May 19, 2015

Stroke Prevention in Atrial FibrillationA Systematic Review

Author Affiliations
  • 1University of Birmingham Centre for Cardiovascular Sciences, City Hospital, Birmingham, United Kingdom
  • 2Aalborg Thrombosis Research Unit, Department of Clinical Medicine, Aalborg University, Aalborg, Denmark

Copyright 2015 American Medical Association. All Rights Reserved. Applicable FARS/DFARS Restrictions Apply to Government Use.

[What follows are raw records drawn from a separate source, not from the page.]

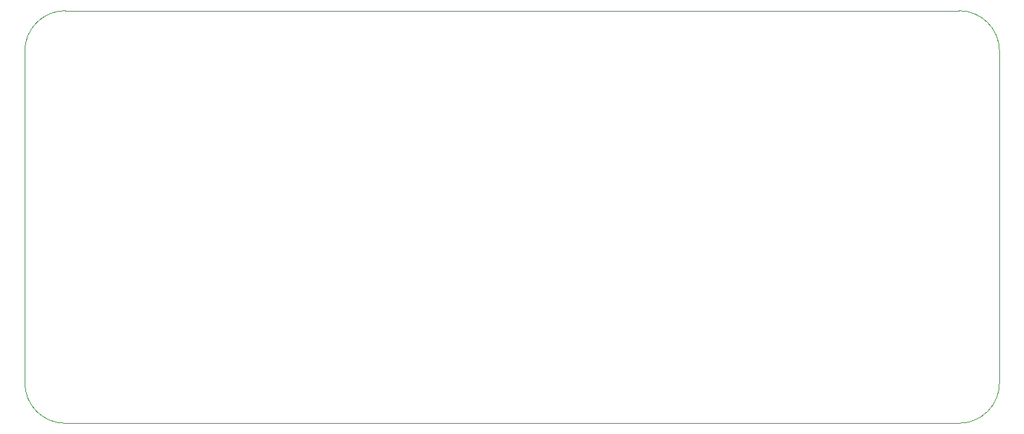
<source format=gm1>
G04 #@! TF.GenerationSoftware,KiCad,Pcbnew,(6.0.8)*
G04 #@! TF.CreationDate,2023-07-25T16:12:10-04:00*
G04 #@! TF.ProjectId,Hybrid USB Hub (USB3.0),48796272-6964-4205-9553-422048756220,v1.0*
G04 #@! TF.SameCoordinates,Original*
G04 #@! TF.FileFunction,Profile,NP*
%FSLAX46Y46*%
G04 Gerber Fmt 4.6, Leading zero omitted, Abs format (unit mm)*
G04 Created by KiCad (PCBNEW (6.0.8)) date 2023-07-25 16:12:10*
%MOMM*%
%LPD*%
G01*
G04 APERTURE LIST*
G04 #@! TA.AperFunction,Profile*
%ADD10C,0.100000*%
G04 #@! TD*
G04 APERTURE END LIST*
D10*
X207200000Y-81971068D02*
X207200000Y-123000000D01*
X86800000Y-123000000D02*
G75*
G03*
X91800000Y-128000000I5000000J0D01*
G01*
X91800000Y-76971070D02*
G75*
G03*
X86800000Y-81971068I0J-5000000D01*
G01*
X91800000Y-128000000D02*
X202200000Y-128000000D01*
X86800000Y-123000000D02*
X86800000Y-81971068D01*
X91800000Y-76971068D02*
X202200000Y-76971068D01*
X207200032Y-81971068D02*
G75*
G03*
X202200000Y-76971068I-5000032J-32D01*
G01*
X202200000Y-128000000D02*
G75*
G03*
X207200000Y-123000000I0J5000000D01*
G01*
M02*

</source>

JAMA. 2015;313(19):1950-1962. doi:10.1001/jama.2015.4369

Importance  Atrial fibrillation (AF) is associated with an increase in mortality and morbidity, with a substantial increase in stroke and systemic thromboembolism. Strokes related to AF are associated with higher mortality, greater disability, longer hospital stays, and lower chance of being discharged home than strokes unrelated to AF.

Objective  To provide an overview of current concepts and recent developments in stroke prevention in AF, with suggestions for practical management.

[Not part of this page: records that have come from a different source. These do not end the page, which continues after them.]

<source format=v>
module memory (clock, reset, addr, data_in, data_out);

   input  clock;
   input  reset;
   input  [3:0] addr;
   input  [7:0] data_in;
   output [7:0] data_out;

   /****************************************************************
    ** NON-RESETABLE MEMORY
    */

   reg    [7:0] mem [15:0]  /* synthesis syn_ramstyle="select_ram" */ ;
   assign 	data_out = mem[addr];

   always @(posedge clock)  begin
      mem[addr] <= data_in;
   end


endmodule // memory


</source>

Evidence Review  A comprehensive structured literature search was performed using MEDLINE for studies published through March 11, 2015, that reported on AF and stroke, bleeding risk factors, and stroke prevention.

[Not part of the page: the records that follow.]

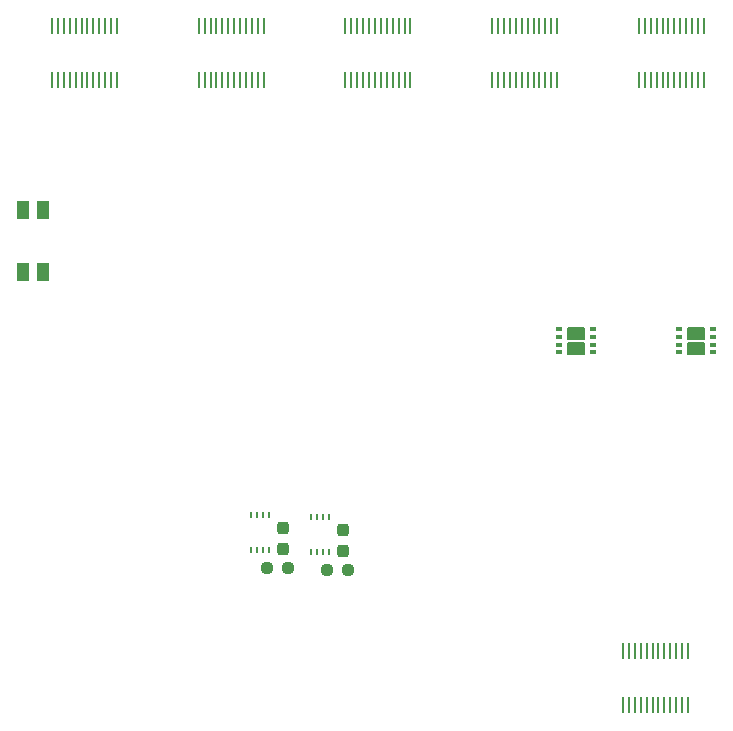
<source format=gbr>
%TF.GenerationSoftware,KiCad,Pcbnew,9.0.0-250-g02b756189b*%
%TF.CreationDate,2025-03-30T18:15:54-05:00*%
%TF.ProjectId,PicoPowerManagement,5069636f-506f-4776-9572-4d616e616765,rev?*%
%TF.SameCoordinates,Original*%
%TF.FileFunction,Paste,Top*%
%TF.FilePolarity,Positive*%
%FSLAX46Y46*%
G04 Gerber Fmt 4.6, Leading zero omitted, Abs format (unit mm)*
G04 Created by KiCad (PCBNEW 9.0.0-250-g02b756189b) date 2025-03-30 18:15:54*
%MOMM*%
%LPD*%
G01*
G04 APERTURE LIST*
G04 Aperture macros list*
%AMRoundRect*
0 Rectangle with rounded corners*
0 $1 Rounding radius*
0 $2 $3 $4 $5 $6 $7 $8 $9 X,Y pos of 4 corners*
0 Add a 4 corners polygon primitive as box body*
4,1,4,$2,$3,$4,$5,$6,$7,$8,$9,$2,$3,0*
0 Add four circle primitives for the rounded corners*
1,1,$1+$1,$2,$3*
1,1,$1+$1,$4,$5*
1,1,$1+$1,$6,$7*
1,1,$1+$1,$8,$9*
0 Add four rect primitives between the rounded corners*
20,1,$1+$1,$2,$3,$4,$5,0*
20,1,$1+$1,$4,$5,$6,$7,0*
20,1,$1+$1,$6,$7,$8,$9,0*
20,1,$1+$1,$8,$9,$2,$3,0*%
G04 Aperture macros list end*
%ADD10C,0.000000*%
%ADD11R,0.250000X1.400000*%
%ADD12O,0.249999X0.599999*%
%ADD13RoundRect,0.237500X-0.250000X-0.237500X0.250000X-0.237500X0.250000X0.237500X-0.250000X0.237500X0*%
%ADD14RoundRect,0.237500X0.237500X-0.300000X0.237500X0.300000X-0.237500X0.300000X-0.237500X-0.300000X0*%
%ADD15R,1.000000X1.550000*%
%ADD16R,0.599999X0.309999*%
G04 APERTURE END LIST*
D10*
%TO.C,U3*%
G36*
X83925000Y-49299000D02*
G01*
X83925000Y-50269000D01*
X83875000Y-50319000D01*
X82505000Y-50319000D01*
X82455000Y-50269000D01*
X82455000Y-49299000D01*
X82505000Y-49249000D01*
X83875000Y-49249000D01*
X83925000Y-49299000D01*
G37*
G36*
X83925000Y-48029000D02*
G01*
X83925000Y-48999000D01*
X83875000Y-49049000D01*
X82505000Y-49049000D01*
X82455000Y-48999000D01*
X82455000Y-48029000D01*
X82505000Y-47979000D01*
X83875000Y-47979000D01*
X83925000Y-48029000D01*
G37*
%TO.C,U2*%
G36*
X73765000Y-49299000D02*
G01*
X73765000Y-50269000D01*
X73715000Y-50319000D01*
X72345000Y-50319000D01*
X72295000Y-50269000D01*
X72295000Y-49299000D01*
X72345000Y-49249000D01*
X73715000Y-49249000D01*
X73765000Y-49299000D01*
G37*
G36*
X73765000Y-48029000D02*
G01*
X73765000Y-48999000D01*
X73715000Y-49049000D01*
X72345000Y-49049000D01*
X72295000Y-48999000D01*
X72295000Y-48029000D01*
X72345000Y-47979000D01*
X73715000Y-47979000D01*
X73765000Y-48029000D01*
G37*
%TD*%
D11*
%TO.C,J6*%
X53511000Y-22465000D03*
X54011000Y-22465000D03*
X54511000Y-22465000D03*
X55011000Y-22465000D03*
X55511000Y-22465000D03*
X56011000Y-22465000D03*
X56511000Y-22465000D03*
X57011000Y-22465000D03*
X57511000Y-22465000D03*
X58011000Y-22465000D03*
X58511000Y-22465000D03*
X59011000Y-22465000D03*
X59011000Y-27065000D03*
X58511000Y-27065000D03*
X58011000Y-27065000D03*
X57511000Y-27065000D03*
X57011000Y-27065000D03*
X56511000Y-27065000D03*
X56011000Y-27065000D03*
X55511000Y-27065000D03*
X55011000Y-27065000D03*
X54511000Y-27065000D03*
X54011000Y-27065000D03*
X53511000Y-27065000D03*
%TD*%
D12*
%TO.C,U4*%
X47010001Y-63900000D03*
X46510002Y-63900000D03*
X46010000Y-63900000D03*
X45510002Y-63900000D03*
X45510002Y-66900000D03*
X46010000Y-66900000D03*
X46510002Y-66900000D03*
X47010001Y-66900000D03*
%TD*%
D13*
%TO.C,R1*%
X46847500Y-68400000D03*
X48672500Y-68400000D03*
%TD*%
D11*
%TO.C,J10*%
X77006000Y-75410000D03*
X77506000Y-75410000D03*
X78006000Y-75410000D03*
X78506000Y-75410000D03*
X79006000Y-75410000D03*
X79506000Y-75410000D03*
X80006000Y-75410000D03*
X80506000Y-75410000D03*
X81006000Y-75410000D03*
X81506000Y-75410000D03*
X82006000Y-75410000D03*
X82506000Y-75410000D03*
X82506000Y-80010000D03*
X82006000Y-80010000D03*
X81506000Y-80010000D03*
X81006000Y-80010000D03*
X80506000Y-80010000D03*
X80006000Y-80010000D03*
X79506000Y-80010000D03*
X79006000Y-80010000D03*
X78506000Y-80010000D03*
X78006000Y-80010000D03*
X77506000Y-80010000D03*
X77006000Y-80010000D03*
%TD*%
D14*
%TO.C,C2*%
X53340000Y-66902500D03*
X53340000Y-65177500D03*
%TD*%
D15*
%TO.C,SW1*%
X26240000Y-43350000D03*
X26240000Y-38100000D03*
X27940000Y-43350000D03*
X27940000Y-38100000D03*
%TD*%
D11*
%TO.C,J1*%
X28665000Y-22465000D03*
X29165000Y-22465000D03*
X29665000Y-22465000D03*
X30165000Y-22465000D03*
X30665000Y-22465000D03*
X31165000Y-22465000D03*
X31665000Y-22465000D03*
X32165000Y-22465000D03*
X32665000Y-22465000D03*
X33165000Y-22465000D03*
X33665000Y-22465000D03*
X34165000Y-22465000D03*
X34165000Y-27065000D03*
X33665000Y-27065000D03*
X33165000Y-27065000D03*
X32665000Y-27065000D03*
X32165000Y-27065000D03*
X31665000Y-27065000D03*
X31165000Y-27065000D03*
X30665000Y-27065000D03*
X30165000Y-27065000D03*
X29665000Y-27065000D03*
X29165000Y-27065000D03*
X28665000Y-27065000D03*
%TD*%
D16*
%TO.C,U3*%
X84590000Y-50123999D03*
X84590000Y-49474001D03*
X84590000Y-48823999D03*
X84590000Y-48174001D03*
X81790000Y-48174001D03*
X81790000Y-48823999D03*
X81790000Y-49474001D03*
X81790000Y-50123999D03*
%TD*%
%TO.C,U2*%
X71630000Y-48174001D03*
X71630000Y-48823999D03*
X71630000Y-49474001D03*
X71630000Y-50123999D03*
X74430000Y-50123999D03*
X74430000Y-49474001D03*
X74430000Y-48823999D03*
X74430000Y-48174001D03*
%TD*%
D12*
%TO.C,U5*%
X52090001Y-64040000D03*
X51590002Y-64040000D03*
X51090000Y-64040000D03*
X50590002Y-64040000D03*
X50590002Y-67040000D03*
X51090000Y-67040000D03*
X51590002Y-67040000D03*
X52090001Y-67040000D03*
%TD*%
D11*
%TO.C,J7*%
X65934000Y-22465000D03*
X66434000Y-22465000D03*
X66934000Y-22465000D03*
X67434000Y-22465000D03*
X67934000Y-22465000D03*
X68434000Y-22465000D03*
X68934000Y-22465000D03*
X69434000Y-22465000D03*
X69934000Y-22465000D03*
X70434000Y-22465000D03*
X70934000Y-22465000D03*
X71434000Y-22465000D03*
X71434000Y-27065000D03*
X70934000Y-27065000D03*
X70434000Y-27065000D03*
X69934000Y-27065000D03*
X69434000Y-27065000D03*
X68934000Y-27065000D03*
X68434000Y-27065000D03*
X67934000Y-27065000D03*
X67434000Y-27065000D03*
X66934000Y-27065000D03*
X66434000Y-27065000D03*
X65934000Y-27065000D03*
%TD*%
D14*
%TO.C,C1*%
X48260000Y-66762500D03*
X48260000Y-65037500D03*
%TD*%
D11*
%TO.C,J9*%
X78357000Y-22465000D03*
X78857000Y-22465000D03*
X79357000Y-22465000D03*
X79857000Y-22465000D03*
X80357000Y-22465000D03*
X80857000Y-22465000D03*
X81357000Y-22465000D03*
X81857000Y-22465000D03*
X82357000Y-22465000D03*
X82857000Y-22465000D03*
X83357000Y-22465000D03*
X83857000Y-22465000D03*
X83857000Y-27065000D03*
X83357000Y-27065000D03*
X82857000Y-27065000D03*
X82357000Y-27065000D03*
X81857000Y-27065000D03*
X81357000Y-27065000D03*
X80857000Y-27065000D03*
X80357000Y-27065000D03*
X79857000Y-27065000D03*
X79357000Y-27065000D03*
X78857000Y-27065000D03*
X78357000Y-27065000D03*
%TD*%
%TO.C,J2*%
X41088000Y-22465000D03*
X41588000Y-22465000D03*
X42088000Y-22465000D03*
X42588000Y-22465000D03*
X43088000Y-22465000D03*
X43588000Y-22465000D03*
X44088000Y-22465000D03*
X44588000Y-22465000D03*
X45088000Y-22465000D03*
X45588000Y-22465000D03*
X46088000Y-22465000D03*
X46588000Y-22465000D03*
X46588000Y-27065000D03*
X46088000Y-27065000D03*
X45588000Y-27065000D03*
X45088000Y-27065000D03*
X44588000Y-27065000D03*
X44088000Y-27065000D03*
X43588000Y-27065000D03*
X43088000Y-27065000D03*
X42588000Y-27065000D03*
X42088000Y-27065000D03*
X41588000Y-27065000D03*
X41088000Y-27065000D03*
%TD*%
D13*
%TO.C,R2*%
X51927500Y-68540000D03*
X53752500Y-68540000D03*
%TD*%
M02*

</source>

Findings  The risk of stroke in AF is reduced by anticoagulant therapy. Thromboprophylaxis can be obtained with vitamin K antagonists (VKA, eg, warfarin) or a non-VKA oral anticoagulant (NOAC). Major guidelines emphasize the important role of oral anticoagulation (OAC) for effective stroke prevention in AF. Initially, clinicians should identify low-risk AF patients who do not require antithrombotic therapy (ie, CHA2DS2-VASc score, 0 for men; 1 for women). Subsequently, patients with at least 1 stroke risk factor (except when the only risk is being a woman) should be offered OAC. A patient’s individual risk of bleeding from antithrombotic therapy should be assessed, and modifiable risk factors for bleeding should be addressed (blood pressure control, discontinuing unnecessary medications such as aspirin or nonsteroidal anti-inflammatory drugs). The international normalized ratio should be tightly controlled for patients receiving VKAs.

Conclusions and Relevance  Stroke prevention is central to the management of AF, irrespective of a rate or rhythm control strategy. Following the initial focus on identifying low-risk patients, all others with 1 or more stroke risk factors should be offered OAC.